Why aren’t more schools consistently providing quality literature from a young age? Encouraging children to read excellent books might help address some of society’s problems.
Children should be guided onto a path where they can eventually take on works by Fyodor Dostoyevsky, Alexandre Dumas, and Victor Hugo. Offering pointless and culturally void novels for leisure reading at school does not serve the purpose for which they are schooled, to be educated. Books written with shock value are often bad models and do not help children learn how to write well, or understand nuance and complex sentence structure.

Source: NARA
In 1876 ten to thirteen-year-old students were assigned reading material including Longfellow, Tennyson, and Hawthorne. How do these readings compare to in-class readers, Scholastic News, or other materials used as informational texts? How does an engaging story by Nathaniel Hawthorne compare to the messages of Captain Underpants, which is sometimes read in school during independent reading? How do thought provoking pieces like “I-Have and O-Had-I” get tossed aside?
Rather than handing out classroom magazines (sometimes containing age-inappropriate and unbalanced agenda-driven material), schools should select readings from high quality literature including historical events and poetry. When did the goal become to teach language arts with selected agendas (e.g. starving polar bears or Occupy Wall Street) in place of unbiased excerpts from great literature? Does deep thinking occur when children are told what to think about controversial topics without balanced views being presented?
So what guidance can we use to improve where we steer children? A great source is Dr. Sandra Stotsky’s An English Language Arts Curriculum Framework for American Public Schools: A Model. Dr. Stotsky explains in Appendix A that “Knowledge of these authors and illustrators in their original, adapted, or revised editions will contribute significantly to a student’s ability to understand literary allusions and participate effectively in our common civic culture” (59).
She also states in reference to the listing of authors and illustrators that:
A literature curriculum should include works drawn from this list [Appendix A and B] and contemporary works of similar quality, drawn from cultures around the world from many historical periods. It is then possible to assure parents and other citizens that all students will be expected to read at a high level of reading difficulty. By themselves, even the most carefully crafted learning standards cannot guarantee that expectation for all students. (59)
There is value in a literary classic like Frances Burnett’s The Little Princess. Its message of maintaining inner strength, compassion for others, morality, and goodness in times of misfortune, helplessness, and mistreatment by others is powerful. For a child, comprehending these experiences might be difficult, but it encourages them to see the world in different ways, to develop empathy for others, and to strive for what is good and right in the midst of adversity. Isn’t that what we want from our citizenry?

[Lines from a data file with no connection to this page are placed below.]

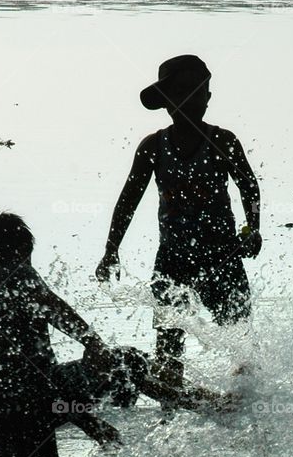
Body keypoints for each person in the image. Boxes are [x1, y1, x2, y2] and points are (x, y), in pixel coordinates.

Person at [0, 211, 232, 457]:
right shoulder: (15, 274)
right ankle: (209, 406)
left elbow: (31, 380)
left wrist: (87, 420)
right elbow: (51, 308)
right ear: (18, 252)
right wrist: (92, 344)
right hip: (28, 401)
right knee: (128, 362)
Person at [95, 55, 261, 386]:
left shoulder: (223, 141)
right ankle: (171, 407)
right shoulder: (153, 146)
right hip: (173, 260)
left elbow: (249, 186)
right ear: (166, 102)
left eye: (198, 92)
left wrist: (253, 229)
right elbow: (128, 199)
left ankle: (246, 403)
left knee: (240, 341)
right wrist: (111, 250)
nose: (190, 99)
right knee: (168, 347)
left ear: (208, 97)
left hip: (222, 256)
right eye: (181, 92)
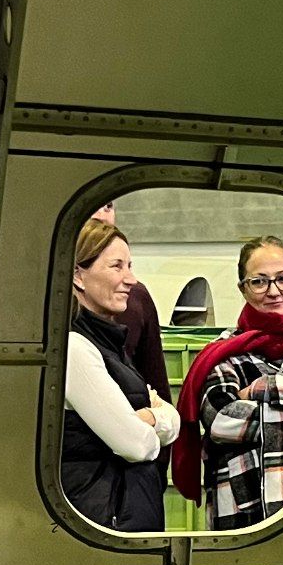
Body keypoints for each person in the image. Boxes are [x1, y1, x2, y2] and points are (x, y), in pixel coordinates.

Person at [178, 237, 283, 530]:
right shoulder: (223, 352)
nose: (274, 291)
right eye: (259, 282)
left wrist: (261, 389)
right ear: (243, 288)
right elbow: (221, 419)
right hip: (241, 512)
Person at [63, 220, 181, 532]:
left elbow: (173, 418)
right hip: (104, 521)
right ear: (77, 275)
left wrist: (152, 418)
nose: (131, 279)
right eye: (117, 266)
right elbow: (135, 445)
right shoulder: (75, 348)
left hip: (126, 514)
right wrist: (154, 421)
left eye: (130, 266)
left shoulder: (109, 344)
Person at [88, 204, 172, 400]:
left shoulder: (137, 298)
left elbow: (156, 385)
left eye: (108, 206)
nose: (102, 216)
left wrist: (157, 414)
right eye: (116, 266)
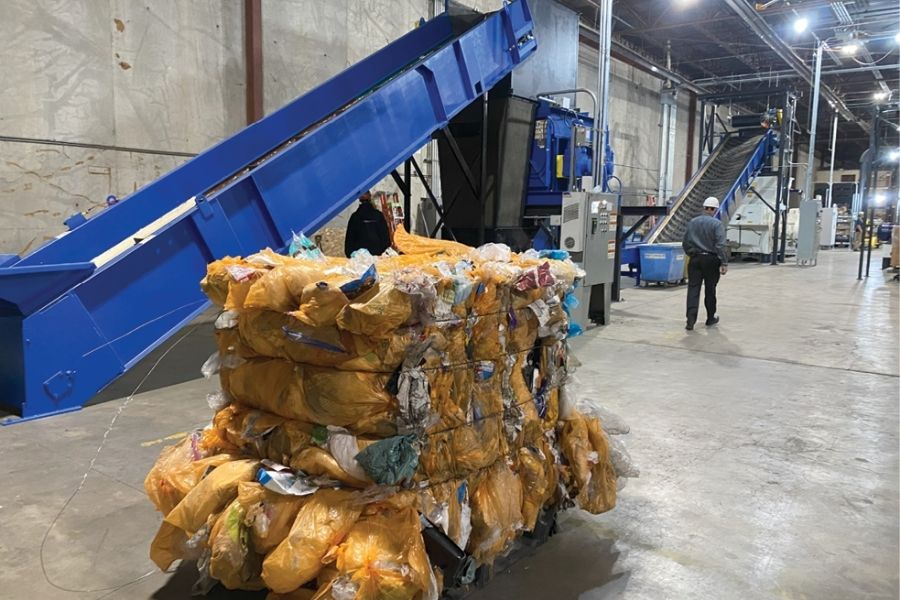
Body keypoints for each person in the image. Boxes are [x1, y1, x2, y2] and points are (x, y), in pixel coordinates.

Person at [682, 196, 728, 331]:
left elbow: (685, 242)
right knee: (710, 289)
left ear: (704, 208)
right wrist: (724, 262)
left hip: (695, 259)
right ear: (715, 209)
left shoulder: (692, 222)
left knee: (693, 289)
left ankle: (690, 320)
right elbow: (720, 245)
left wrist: (691, 254)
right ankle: (710, 317)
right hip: (711, 260)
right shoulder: (717, 224)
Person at [344, 191, 391, 257]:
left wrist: (352, 255)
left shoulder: (355, 217)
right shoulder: (378, 215)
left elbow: (349, 243)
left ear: (359, 198)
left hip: (359, 259)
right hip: (378, 259)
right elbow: (386, 240)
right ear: (370, 196)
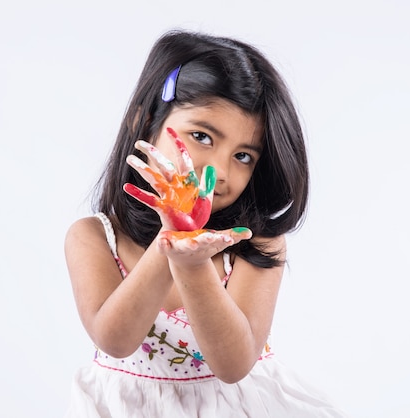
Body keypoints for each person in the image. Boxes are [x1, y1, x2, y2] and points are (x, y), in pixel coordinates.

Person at [63, 29, 348, 418]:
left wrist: (193, 262)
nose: (219, 171)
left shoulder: (258, 245)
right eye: (201, 136)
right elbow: (114, 339)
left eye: (244, 156)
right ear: (144, 122)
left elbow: (233, 366)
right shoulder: (94, 236)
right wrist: (172, 238)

Reading literature with depth that expresses thoughts and experiences in great detail can require concentration, a skill children need to develop. Just like classical music helps students perform better in math, I’ll bet great literature has the same sort of effect on another area of our abilities.

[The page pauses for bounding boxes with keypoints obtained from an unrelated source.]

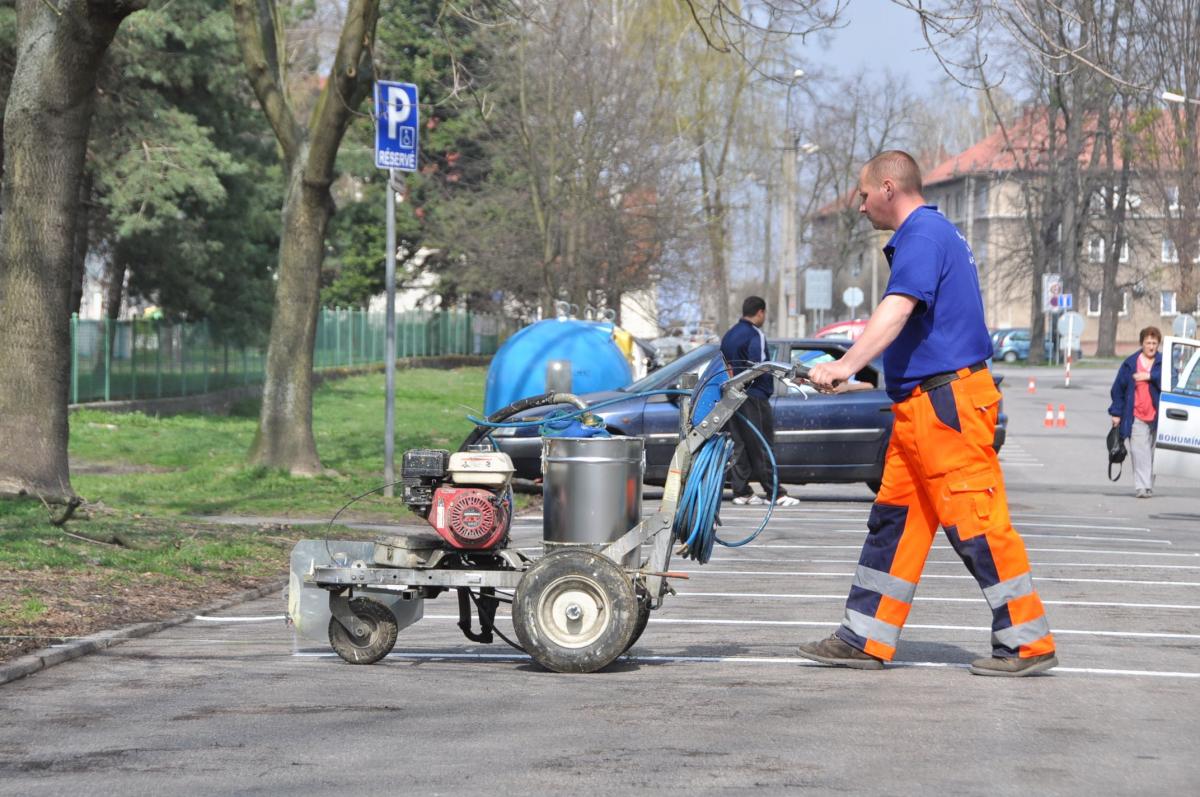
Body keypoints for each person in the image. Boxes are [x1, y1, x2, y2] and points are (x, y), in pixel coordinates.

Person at [797, 151, 1057, 676]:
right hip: (925, 407)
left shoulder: (921, 234)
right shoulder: (935, 234)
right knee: (894, 524)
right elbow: (917, 327)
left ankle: (1028, 643)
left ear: (889, 187)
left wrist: (846, 364)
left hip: (947, 407)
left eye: (864, 194)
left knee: (977, 524)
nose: (861, 205)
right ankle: (865, 637)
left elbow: (898, 308)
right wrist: (872, 369)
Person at [720, 296, 800, 507]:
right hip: (754, 395)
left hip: (731, 396)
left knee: (741, 443)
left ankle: (741, 491)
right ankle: (776, 493)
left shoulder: (729, 335)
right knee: (762, 443)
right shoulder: (755, 335)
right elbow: (760, 365)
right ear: (760, 312)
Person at [1108, 327, 1163, 498]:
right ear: (1142, 344)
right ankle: (1142, 486)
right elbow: (1118, 389)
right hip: (1136, 415)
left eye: (1154, 343)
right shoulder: (1130, 364)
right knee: (1140, 452)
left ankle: (1148, 485)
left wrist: (1149, 376)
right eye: (1148, 343)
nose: (1151, 347)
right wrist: (1116, 413)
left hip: (1159, 416)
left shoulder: (1163, 362)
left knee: (1154, 454)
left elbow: (1169, 379)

My preference for children’s literature is to provide unabridged versions as much as possible. Abridged versions are essentially different novels written by different authors keeping with the same story, not necessarily anywhere near the quality of the original work. They can ruin the magnificence of the original work for the child who might not want to read the unabridged book later in life, when it wasn’t very good the first time (because it wasn’t the original work or author). Many abridged versions are written for children’s classic literature, one line is Classic Starts. Abridgement seems like an easy way to leverage the name of a well-known piece of literature and make it profitable for someone. Plus, many times digitally speaking, unabridged classics are free.
The educational environment fails students when it does not support a healthy mix of quality literature. We want well-versed individuals that are able to hold intelligent conversation on substantial topics; enabled by a lifetime of reading material that helps them understand different historical, economic, and cultural perspectives. We can help achieve that goal by guiding children to high quality literature.